INSTRUCTIONS FOR THE TASK: Nothing in the records should be changed in the copy, though the pictures must be left out.

- - - - -

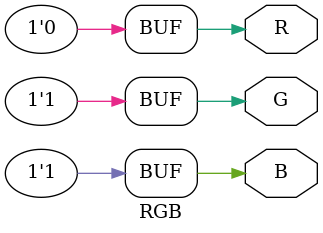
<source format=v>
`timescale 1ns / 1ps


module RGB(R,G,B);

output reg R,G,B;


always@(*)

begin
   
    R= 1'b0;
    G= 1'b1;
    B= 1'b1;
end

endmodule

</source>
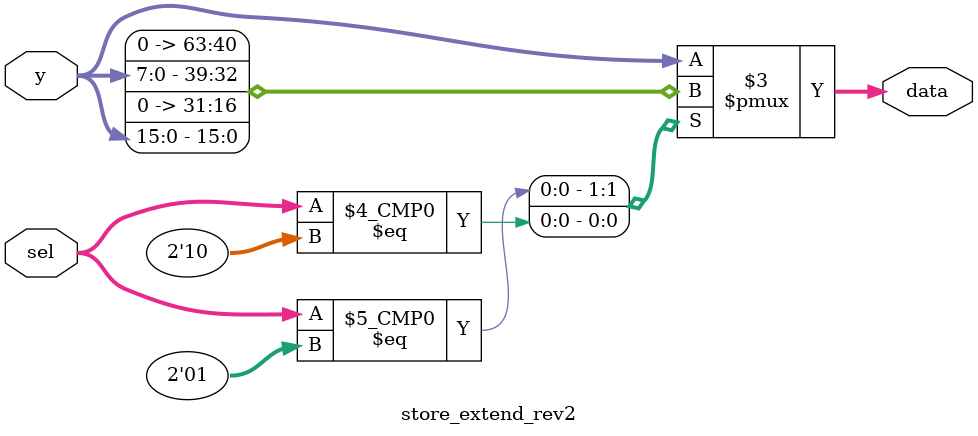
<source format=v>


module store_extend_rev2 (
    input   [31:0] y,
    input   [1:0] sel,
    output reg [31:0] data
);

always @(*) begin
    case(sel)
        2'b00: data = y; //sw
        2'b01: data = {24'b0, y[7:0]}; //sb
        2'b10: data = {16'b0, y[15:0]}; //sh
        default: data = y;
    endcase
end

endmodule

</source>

- - - - -

ANSWER FOR THIS EXERCISE:
<source format=v>
`timescale 1ns / 1ps


module RGB(R,G,B);

output reg R,G,B;


always@(*)

begin
   
    R= 1'b0;
    G= 1'b1;
    B= 1'b1;
end

endmodule

</source>
<source format=v>


module store_extend_rev2 (
    input   [31:0] y,
    input   [1:0] sel,
    output reg [31:0] data
);

always @(*) begin
    case(sel)
        2'b00: data = y; //sw
        2'b01: data = {24'b0, y[7:0]}; //sb
        2'b10: data = {16'b0, y[15:0]}; //sh
        default: data = y;
    endcase
end

endmodule

</source>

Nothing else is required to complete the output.